-- Opening Marker --

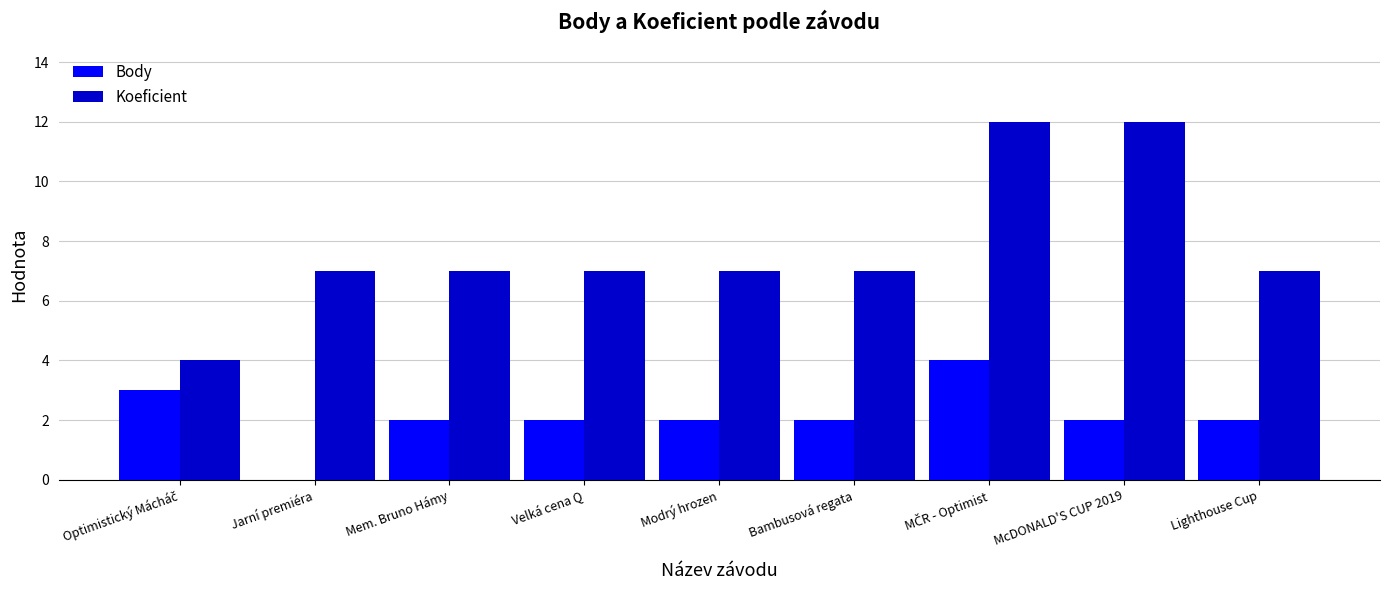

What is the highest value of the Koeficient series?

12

-- Closing Marker --
-- Opening Marker --

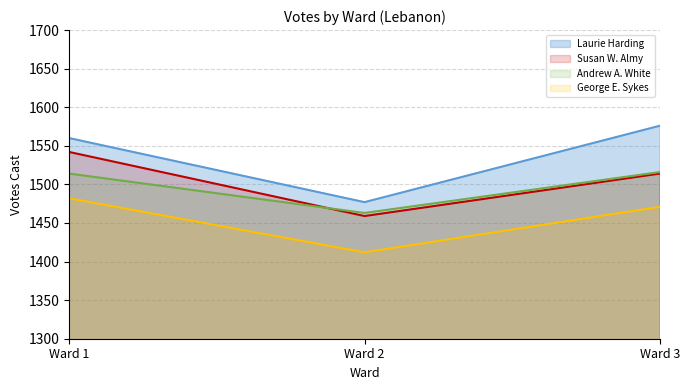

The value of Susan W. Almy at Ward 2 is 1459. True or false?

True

-- Closing Marker --
-- Opening Marker --

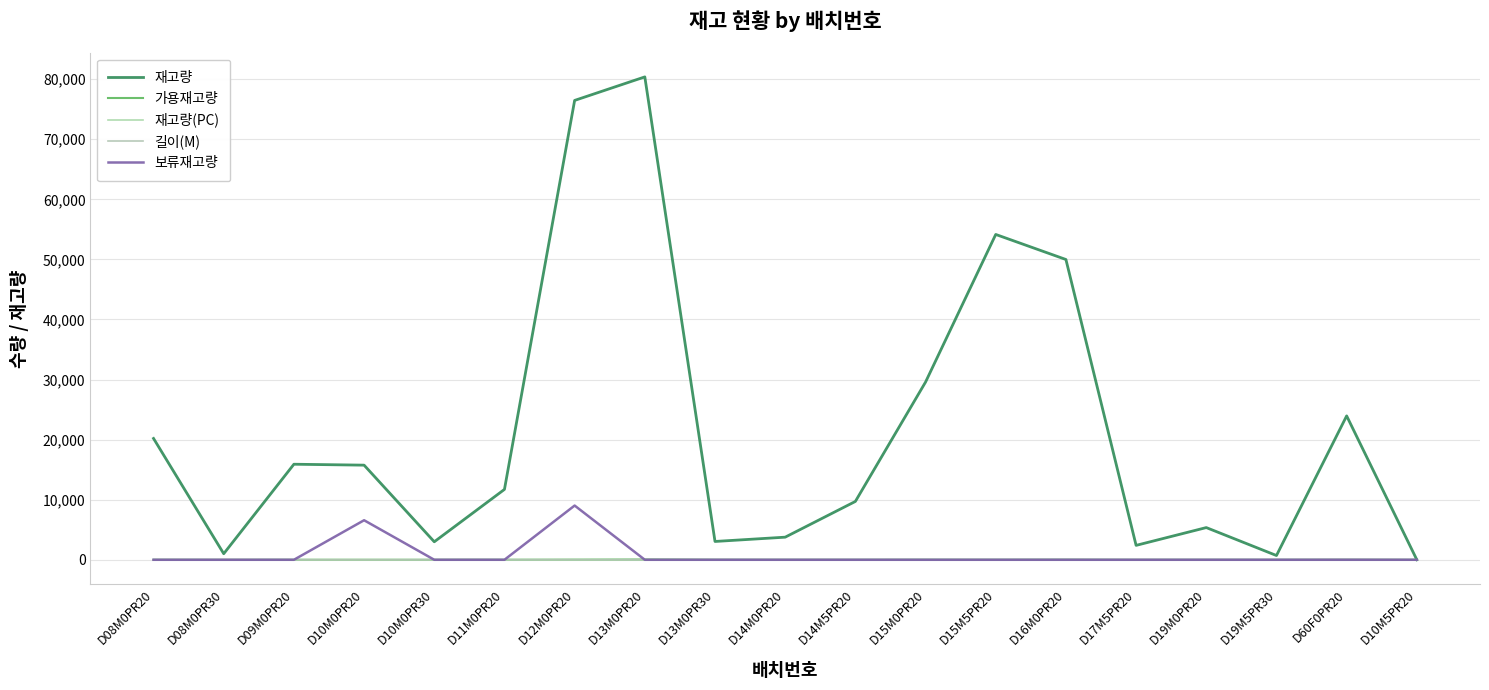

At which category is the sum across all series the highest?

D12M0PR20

-- Closing Marker --

WHAT IS REQUIRED: Pick out each line of the entries above that contains the string "True", treating uppercase and lowercase letters as distinct.

RESPONSE TO THE TASK:
The value of Susan W. Almy at Ward 2 is 1459. True or false?
True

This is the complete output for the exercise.